Fasal’s Airflow DAG structure

Conclusion

Implementation of the satellite imagery data pipeline with the help of the Airflow workflow manager has helped Fasal to build a robust processing pipeline that can scale on-demand as per the need. Airflow helps us to manage huge data flow and long processing units. Airflow provides us with a way to set up programmatic workflows. Tasks, for instance, can be generated on the fly within a DAG while SubDAGs and XComs allow creating complex dynamic workflows. Dynamics DAGs can for instance be set up based on variables or connections defined within the Airflow UI.

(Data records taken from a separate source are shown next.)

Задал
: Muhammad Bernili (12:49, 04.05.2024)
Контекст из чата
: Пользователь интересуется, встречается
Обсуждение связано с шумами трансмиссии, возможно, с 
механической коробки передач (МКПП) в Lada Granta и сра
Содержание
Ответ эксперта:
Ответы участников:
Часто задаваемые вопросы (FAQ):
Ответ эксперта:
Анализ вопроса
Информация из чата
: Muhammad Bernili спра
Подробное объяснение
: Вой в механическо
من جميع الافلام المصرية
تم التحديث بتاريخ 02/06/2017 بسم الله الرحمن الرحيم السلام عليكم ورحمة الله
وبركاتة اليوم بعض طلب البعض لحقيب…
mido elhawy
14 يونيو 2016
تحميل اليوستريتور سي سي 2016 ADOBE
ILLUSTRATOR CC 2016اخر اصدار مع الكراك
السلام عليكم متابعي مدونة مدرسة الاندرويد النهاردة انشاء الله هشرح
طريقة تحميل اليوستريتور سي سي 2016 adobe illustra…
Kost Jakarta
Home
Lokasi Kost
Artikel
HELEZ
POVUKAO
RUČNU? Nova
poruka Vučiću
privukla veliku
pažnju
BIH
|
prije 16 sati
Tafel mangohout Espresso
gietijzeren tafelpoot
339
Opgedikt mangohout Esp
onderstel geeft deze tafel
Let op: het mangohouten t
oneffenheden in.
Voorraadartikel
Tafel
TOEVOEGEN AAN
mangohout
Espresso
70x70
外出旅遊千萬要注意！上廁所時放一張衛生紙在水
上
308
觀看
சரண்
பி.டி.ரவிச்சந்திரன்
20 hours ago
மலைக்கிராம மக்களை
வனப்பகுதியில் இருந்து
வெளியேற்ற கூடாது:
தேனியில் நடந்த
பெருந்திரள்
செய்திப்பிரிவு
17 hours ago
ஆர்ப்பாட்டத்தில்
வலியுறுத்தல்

With this implementation, Fasal is now able to push its limits in research and development. More and more data collection will be very useful in the future for various research focused on remote sensing for crops. These data will also be useful for bringing more accuracy and precision to our advisories and predictions. The scope of satellite data is very huge and one can say it’s the future of farming as it was said for weather forecasting years back. Based on prediction and detection with high precision and accuracy farming will become cost-effective and highly productive. And if the popularity of satellite data grows like this, sooner or later we will have live coverage of our fields on every farm with a precise crop health assessment.